Reputation: 13
I need to figure out if any given pixel is black or white on a gray-scale image that I put through a thresholding algorithm before that. The image becomes basically blobs of black on a white background.
Mat falsetest;
...
cv::cvtColor(detected_edges, falsetest, CV_BGR2GRAY);
threshold(falsetest, falsetest,128, 255,THRESH_BINARY);
...
printf("x:%d y:%d %d\n",x,y,falsetest.at<uchar>(x,y));
I expected the results to be either 0 or 255, however, that is not the case. The output for different pixels looks something like this:
x:1259 y:175 111
x:1243 y:189 184
x:1229 y:969 203
x:293 y:619 255
x:1123 y:339 183
Am I trying to do this in a wrong way, or does it seem that the error lies elsewhere?
Upvotes: 1
Views: 2759
Reputation: 13
I have finally figured out what the problem was.

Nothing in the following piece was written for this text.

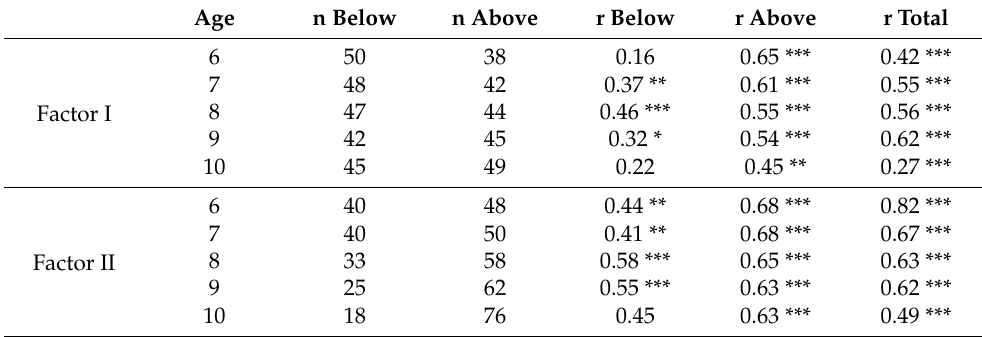
Table 7. Factor I and Factor II: correlation between RPCM scores in the standard condition and in the ZPD condition in subgroups below/above and in total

I thought that when I called
cv::cvtColor(detected_edges, falsetest, CV_BGR2GRAY);
all the matrix data was copied to falsetest. However, it seems that it was not the case, and when I proceeded to modify detected_edges, falsetest also became contaminated. Cloning the matrix solved the problem.
Upvotes: 0
Reputation: 10618
Are you sure that falsetest
contains uchar pixels, and not floats? In such case, you would need to access values of falsetest
by:
falsetest.at<float>(x,y)
Upvotes: 1
Reputation: 1699
The CV code looks good. However, you are using %d in printf to display a uchar.
Either use %hhd or do
static_cast<int>(falsetest.at<uchar>(x,y)).